(Task to complete) Using the records below, quote only the span that opens with the line containing "Picture 2: First" and closes with the line containing "Image 1: 3-D", exactly and inclusively.

Stored data entries:
= Beginning of Section =

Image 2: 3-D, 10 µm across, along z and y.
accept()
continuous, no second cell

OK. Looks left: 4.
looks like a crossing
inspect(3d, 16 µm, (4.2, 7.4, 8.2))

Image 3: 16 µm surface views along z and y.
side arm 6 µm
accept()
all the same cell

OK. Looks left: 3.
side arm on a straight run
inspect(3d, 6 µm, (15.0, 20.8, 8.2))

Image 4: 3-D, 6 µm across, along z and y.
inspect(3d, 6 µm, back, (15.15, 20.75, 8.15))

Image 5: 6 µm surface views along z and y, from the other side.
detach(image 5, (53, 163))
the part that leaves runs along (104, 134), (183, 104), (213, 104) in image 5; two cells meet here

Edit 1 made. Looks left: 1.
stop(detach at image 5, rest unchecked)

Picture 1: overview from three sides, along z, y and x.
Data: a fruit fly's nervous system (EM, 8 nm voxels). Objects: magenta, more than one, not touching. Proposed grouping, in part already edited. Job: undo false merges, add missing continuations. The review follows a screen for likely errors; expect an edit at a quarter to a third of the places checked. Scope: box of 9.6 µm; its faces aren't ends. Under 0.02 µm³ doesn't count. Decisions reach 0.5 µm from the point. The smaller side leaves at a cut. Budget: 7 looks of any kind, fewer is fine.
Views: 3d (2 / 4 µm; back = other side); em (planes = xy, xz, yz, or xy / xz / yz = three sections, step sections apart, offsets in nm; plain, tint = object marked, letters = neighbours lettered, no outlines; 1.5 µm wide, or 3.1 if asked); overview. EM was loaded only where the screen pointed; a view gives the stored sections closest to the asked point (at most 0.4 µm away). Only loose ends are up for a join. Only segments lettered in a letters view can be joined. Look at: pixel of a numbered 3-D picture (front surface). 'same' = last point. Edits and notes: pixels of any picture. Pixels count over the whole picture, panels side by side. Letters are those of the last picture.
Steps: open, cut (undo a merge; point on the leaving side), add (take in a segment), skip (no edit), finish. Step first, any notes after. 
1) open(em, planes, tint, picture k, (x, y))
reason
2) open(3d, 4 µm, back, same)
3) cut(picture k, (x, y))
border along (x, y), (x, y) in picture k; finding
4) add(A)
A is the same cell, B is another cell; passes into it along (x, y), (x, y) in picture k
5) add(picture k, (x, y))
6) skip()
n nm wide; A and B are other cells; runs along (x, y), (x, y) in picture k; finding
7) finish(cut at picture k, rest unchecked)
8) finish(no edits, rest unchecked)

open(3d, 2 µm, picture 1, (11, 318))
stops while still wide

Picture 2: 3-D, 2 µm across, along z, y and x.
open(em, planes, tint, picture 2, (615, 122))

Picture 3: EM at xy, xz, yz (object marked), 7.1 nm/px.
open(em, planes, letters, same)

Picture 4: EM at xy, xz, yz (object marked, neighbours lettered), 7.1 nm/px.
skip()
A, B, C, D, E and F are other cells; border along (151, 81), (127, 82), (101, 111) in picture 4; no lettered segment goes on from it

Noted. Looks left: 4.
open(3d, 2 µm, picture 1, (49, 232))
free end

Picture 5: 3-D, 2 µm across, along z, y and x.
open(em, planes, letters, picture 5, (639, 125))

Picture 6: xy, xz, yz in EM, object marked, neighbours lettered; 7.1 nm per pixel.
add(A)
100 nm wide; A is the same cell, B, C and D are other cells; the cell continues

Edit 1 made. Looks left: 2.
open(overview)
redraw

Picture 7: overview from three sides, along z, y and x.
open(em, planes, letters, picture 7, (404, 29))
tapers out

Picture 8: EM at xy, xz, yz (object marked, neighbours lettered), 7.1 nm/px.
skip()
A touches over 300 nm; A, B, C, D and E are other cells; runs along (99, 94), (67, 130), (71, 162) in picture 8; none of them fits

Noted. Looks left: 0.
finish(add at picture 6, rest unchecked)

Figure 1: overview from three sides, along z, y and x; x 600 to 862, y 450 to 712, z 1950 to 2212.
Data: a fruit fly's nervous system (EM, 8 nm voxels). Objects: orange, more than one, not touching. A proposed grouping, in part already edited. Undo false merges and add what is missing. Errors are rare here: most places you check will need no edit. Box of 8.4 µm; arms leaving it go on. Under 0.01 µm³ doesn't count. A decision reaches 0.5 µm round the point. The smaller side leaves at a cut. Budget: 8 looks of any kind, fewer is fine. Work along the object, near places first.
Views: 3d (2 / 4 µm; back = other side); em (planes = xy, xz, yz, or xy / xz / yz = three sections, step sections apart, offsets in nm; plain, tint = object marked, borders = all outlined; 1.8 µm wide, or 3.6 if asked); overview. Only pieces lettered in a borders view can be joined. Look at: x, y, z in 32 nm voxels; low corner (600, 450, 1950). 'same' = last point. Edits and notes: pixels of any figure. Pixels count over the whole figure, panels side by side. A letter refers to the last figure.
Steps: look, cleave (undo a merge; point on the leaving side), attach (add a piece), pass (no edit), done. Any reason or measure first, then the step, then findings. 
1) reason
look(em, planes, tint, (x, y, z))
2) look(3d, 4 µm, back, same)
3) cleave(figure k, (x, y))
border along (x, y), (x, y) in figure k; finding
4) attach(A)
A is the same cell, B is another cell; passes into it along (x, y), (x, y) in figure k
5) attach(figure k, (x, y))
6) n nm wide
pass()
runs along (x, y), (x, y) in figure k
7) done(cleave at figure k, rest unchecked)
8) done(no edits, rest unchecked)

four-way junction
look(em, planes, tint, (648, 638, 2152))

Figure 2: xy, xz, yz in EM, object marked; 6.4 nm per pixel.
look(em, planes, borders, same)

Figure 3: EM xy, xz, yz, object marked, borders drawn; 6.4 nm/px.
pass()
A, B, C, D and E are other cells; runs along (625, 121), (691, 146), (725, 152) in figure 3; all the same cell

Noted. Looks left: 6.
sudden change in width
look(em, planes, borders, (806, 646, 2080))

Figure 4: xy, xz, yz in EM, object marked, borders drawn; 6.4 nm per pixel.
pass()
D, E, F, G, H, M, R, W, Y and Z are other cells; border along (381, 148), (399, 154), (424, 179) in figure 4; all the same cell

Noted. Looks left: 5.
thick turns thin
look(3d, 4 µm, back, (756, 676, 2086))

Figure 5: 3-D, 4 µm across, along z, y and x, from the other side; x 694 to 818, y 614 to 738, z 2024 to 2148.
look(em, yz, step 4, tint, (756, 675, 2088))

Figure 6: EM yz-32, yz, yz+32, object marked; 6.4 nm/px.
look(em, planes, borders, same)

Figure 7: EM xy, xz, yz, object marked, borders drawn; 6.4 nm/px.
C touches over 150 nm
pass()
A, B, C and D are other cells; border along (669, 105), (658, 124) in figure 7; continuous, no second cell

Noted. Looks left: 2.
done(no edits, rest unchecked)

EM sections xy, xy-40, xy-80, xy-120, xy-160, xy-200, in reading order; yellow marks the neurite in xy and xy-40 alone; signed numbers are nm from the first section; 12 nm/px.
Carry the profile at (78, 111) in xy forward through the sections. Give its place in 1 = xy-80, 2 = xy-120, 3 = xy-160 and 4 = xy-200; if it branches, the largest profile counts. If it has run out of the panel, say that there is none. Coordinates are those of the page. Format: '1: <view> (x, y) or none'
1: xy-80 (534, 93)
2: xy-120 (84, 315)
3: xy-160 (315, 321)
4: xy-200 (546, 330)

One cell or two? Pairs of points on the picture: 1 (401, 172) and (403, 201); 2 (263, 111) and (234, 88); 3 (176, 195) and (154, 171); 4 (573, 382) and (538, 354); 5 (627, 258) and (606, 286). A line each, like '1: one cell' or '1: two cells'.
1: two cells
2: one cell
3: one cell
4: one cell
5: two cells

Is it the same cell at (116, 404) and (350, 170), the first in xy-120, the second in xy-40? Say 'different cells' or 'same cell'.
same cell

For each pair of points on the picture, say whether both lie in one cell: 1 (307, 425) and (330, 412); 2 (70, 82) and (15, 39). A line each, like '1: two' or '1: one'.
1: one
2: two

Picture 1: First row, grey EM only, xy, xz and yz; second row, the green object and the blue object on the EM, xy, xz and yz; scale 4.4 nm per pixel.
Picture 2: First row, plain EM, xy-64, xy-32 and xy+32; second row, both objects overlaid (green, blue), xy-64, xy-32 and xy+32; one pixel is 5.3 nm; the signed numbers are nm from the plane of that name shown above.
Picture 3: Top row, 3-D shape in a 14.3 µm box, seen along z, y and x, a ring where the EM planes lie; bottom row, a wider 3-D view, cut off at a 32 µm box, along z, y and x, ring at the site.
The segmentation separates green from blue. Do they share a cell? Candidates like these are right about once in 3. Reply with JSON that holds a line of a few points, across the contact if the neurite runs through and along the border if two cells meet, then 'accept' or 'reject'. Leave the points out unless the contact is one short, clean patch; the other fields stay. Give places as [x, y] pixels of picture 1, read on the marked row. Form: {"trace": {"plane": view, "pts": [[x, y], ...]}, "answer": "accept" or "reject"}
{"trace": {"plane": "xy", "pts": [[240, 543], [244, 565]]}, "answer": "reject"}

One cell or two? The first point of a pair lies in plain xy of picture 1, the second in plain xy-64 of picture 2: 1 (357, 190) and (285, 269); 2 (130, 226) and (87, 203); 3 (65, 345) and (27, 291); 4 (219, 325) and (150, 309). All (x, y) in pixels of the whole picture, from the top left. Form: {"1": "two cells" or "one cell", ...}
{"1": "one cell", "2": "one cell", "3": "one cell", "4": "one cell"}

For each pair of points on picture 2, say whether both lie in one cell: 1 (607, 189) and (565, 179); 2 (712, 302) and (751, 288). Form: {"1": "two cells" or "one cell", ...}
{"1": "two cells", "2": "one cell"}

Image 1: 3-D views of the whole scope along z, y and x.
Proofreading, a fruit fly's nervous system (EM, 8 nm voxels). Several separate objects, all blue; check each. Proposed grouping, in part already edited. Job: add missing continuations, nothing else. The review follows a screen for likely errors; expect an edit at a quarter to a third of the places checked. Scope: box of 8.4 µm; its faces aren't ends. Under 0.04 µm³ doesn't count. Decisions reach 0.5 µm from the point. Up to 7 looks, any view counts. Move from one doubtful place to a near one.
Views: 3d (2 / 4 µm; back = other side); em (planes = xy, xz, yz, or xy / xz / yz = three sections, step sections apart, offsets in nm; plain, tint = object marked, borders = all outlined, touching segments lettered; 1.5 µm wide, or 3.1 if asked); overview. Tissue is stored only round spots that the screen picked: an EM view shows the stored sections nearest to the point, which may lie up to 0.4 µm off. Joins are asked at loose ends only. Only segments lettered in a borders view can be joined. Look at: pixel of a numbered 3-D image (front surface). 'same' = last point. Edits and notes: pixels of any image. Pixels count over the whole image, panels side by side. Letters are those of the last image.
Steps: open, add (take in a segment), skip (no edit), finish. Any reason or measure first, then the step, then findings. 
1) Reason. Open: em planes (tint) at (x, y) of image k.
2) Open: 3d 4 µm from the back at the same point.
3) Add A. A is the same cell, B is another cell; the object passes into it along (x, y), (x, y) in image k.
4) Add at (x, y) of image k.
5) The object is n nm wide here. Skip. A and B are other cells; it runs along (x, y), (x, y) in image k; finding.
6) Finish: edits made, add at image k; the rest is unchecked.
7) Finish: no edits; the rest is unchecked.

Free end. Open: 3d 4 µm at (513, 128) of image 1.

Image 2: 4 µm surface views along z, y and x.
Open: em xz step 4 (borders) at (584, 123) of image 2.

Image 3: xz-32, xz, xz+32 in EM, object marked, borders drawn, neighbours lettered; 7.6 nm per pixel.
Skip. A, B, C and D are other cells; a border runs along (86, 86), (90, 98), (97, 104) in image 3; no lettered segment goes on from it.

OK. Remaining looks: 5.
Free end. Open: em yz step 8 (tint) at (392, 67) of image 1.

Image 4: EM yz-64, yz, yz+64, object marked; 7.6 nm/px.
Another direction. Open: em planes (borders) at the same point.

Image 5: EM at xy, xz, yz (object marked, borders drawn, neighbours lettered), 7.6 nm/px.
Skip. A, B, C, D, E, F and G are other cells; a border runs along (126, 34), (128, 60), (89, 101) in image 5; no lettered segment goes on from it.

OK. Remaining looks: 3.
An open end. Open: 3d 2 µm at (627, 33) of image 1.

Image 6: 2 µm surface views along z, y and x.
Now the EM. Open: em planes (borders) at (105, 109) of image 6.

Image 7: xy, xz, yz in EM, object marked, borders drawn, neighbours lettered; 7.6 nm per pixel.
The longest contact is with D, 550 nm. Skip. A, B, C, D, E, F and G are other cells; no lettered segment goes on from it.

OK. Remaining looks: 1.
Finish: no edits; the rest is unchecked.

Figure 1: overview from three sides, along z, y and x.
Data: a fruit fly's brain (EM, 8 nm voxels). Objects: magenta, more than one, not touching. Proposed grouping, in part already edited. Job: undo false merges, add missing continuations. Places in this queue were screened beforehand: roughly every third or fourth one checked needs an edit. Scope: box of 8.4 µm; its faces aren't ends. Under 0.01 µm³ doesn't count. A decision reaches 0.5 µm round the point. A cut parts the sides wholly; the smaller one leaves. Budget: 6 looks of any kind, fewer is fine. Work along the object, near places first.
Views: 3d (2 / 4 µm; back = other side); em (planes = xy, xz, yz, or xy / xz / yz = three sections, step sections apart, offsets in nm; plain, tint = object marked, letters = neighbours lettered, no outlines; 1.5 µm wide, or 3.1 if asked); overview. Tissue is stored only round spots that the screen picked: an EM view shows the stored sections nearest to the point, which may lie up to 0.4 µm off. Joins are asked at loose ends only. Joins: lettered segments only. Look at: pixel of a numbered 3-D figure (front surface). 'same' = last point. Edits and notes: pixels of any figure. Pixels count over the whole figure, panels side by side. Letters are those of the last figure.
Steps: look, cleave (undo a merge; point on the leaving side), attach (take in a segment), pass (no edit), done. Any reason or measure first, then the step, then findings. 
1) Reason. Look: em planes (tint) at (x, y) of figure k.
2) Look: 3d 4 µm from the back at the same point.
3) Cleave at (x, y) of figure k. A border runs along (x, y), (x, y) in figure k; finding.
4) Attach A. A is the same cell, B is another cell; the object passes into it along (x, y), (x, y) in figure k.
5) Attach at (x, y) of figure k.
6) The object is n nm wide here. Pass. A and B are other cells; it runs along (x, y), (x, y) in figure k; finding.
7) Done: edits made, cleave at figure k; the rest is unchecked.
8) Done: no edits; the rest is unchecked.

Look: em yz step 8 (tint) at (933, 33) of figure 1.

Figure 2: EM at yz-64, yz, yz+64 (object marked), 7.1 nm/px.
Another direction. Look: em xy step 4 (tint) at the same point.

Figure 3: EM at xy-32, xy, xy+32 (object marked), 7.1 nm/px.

= End of Section =

(Output)
Picture 2: First row, plain EM, xy-64, xy-32 and xy+32; second row, both objects overlaid (green, blue), xy-64, xy-32 and xy+32; one pixel is 5.3 nm; the signed numbers are nm from the plane of that name shown above.
Picture 3: Top row, 3-D shape in a 14.3 µm box, seen along z, y and x, a ring where the EM planes lie; bottom row, a wider 3-D view, cut off at a 32 µm box, along z, y and x, ring at the site.
The segmentation separates green from blue. Do they share a cell? Candidates like these are right about once in 3. Reply with JSON that holds a line of a few points, across the contact if the neurite runs through and along the border if two cells meet, then 'accept' or 'reject'. Leave the points out unless the contact is one short, clean patch; the other fields stay. Give places as [x, y] pixels of picture 1, read on the marked row. Form: {"trace": {"plane": view, "pts": [[x, y], ...]}, "answer": "accept" or "reject"}
{"trace": {"plane": "xy", "pts": [[240, 543], [244, 565]]}, "answer": "reject"}

One cell or two? The first point of a pair lies in plain xy of picture 1, the second in plain xy-64 of picture 2: 1 (357, 190) and (285, 269); 2 (130, 226) and (87, 203); 3 (65, 345) and (27, 291); 4 (219, 325) and (150, 309). All (x, y) in pixels of the whole picture, from the top left. Form: {"1": "two cells" or "one cell", ...}
{"1": "one cell", "2": "one cell", "3": "one cell", "4": "one cell"}

For each pair of points on picture 2, say whether both lie in one cell: 1 (607, 189) and (565, 179); 2 (712, 302) and (751, 288). Form: {"1": "two cells" or "one cell", ...}
{"1": "two cells", "2": "one cell"}

Image 1: 3-D views of the whole scope along z, y and x.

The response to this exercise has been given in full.